Rassemblement des Hells: «on a zéro avantage à avoir une organisation comme ça ici»

Agence QMI

Après s’être nargués durant tout le week-end dans le cadre du Canada Run qui se tenait à Saint-Charles-sur-Richelieu, en Montérégie, policiers et motards ont levé les feutres.

Selon le maire de la petite municipalité, la fin de semaine n’aura eu que peu d’impact.

«Ça s’est très bien passé. La Sûreté du Québec était bien préparée. Ça a limité les impacts pour les citoyens», estime Marc Lavigne, maire de Saint-Charles-sur-Richelieu, qui n’a pas noté de débordements ni d’excès d’entraves pour les habitants du secteur.

Ce dernier ne sait toutefois toujours pas pourquoi c’est sa ville qui a été sélectionnée pour cet immense rassemblement.

«Je n’ai pas vu leur grille d’analyse pour choisir Saint-Charles [...] C’est une transaction privée entre deux parties, on ne peut pas intervenir là-dedans.»

Marc Lavigne rappelle toutefois que sa municipalité possède un règlement anti-bunker, et un règlement pour le bruit et les feux.

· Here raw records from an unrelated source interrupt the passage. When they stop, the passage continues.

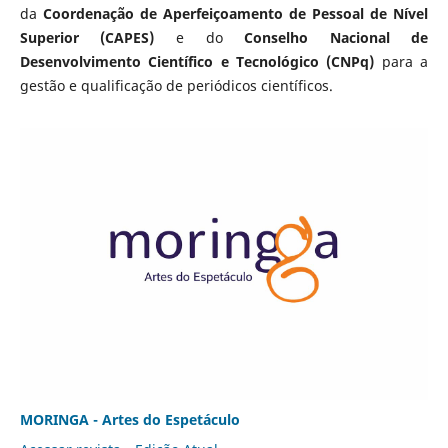
da
Coordenação de Aperfeiçoamento de Pessoal de Nível
Superior (CAPES)
e do
Conselho Nacional de
Desenvolvimento Científico e Tecnológico (CNPq)
para a
gestão e qualificação de periódicos científicos.
MORINGA - Artes do Espetáculo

Il dit que tout le battage médiatique autour de cet événement et l’association entre Saint-Charles et les Hells qui a pu être faite dans l’opinion publique seront analysés au cours des prochaines semaines, des prochains mois. «On va voir [...] quelles répercussions ça a, mais pour le moment, on n’a aucune idée.»

Pas de retombées

Le maire soutient aussi que Saint-Charles-sur-Richelieu, qui compte 1641 habitants, avait «zéro avantage» économique à recevoir une telle clientèle sur son territoire.

«On est une toute petite municipalité. On a deux restaurants. On n’a pas d’hôtel et deux campings. Ça n’a pas de retombées. Même s’il y en avait, c’est trop pointu. Ce qu’on recherche, c’est plus quelque chose à long terme», a-t-il justifié.

«Ce n’est pas quelques policiers qui mangent dans les restaurants qui vont changer quelque chose», a-t-il dit.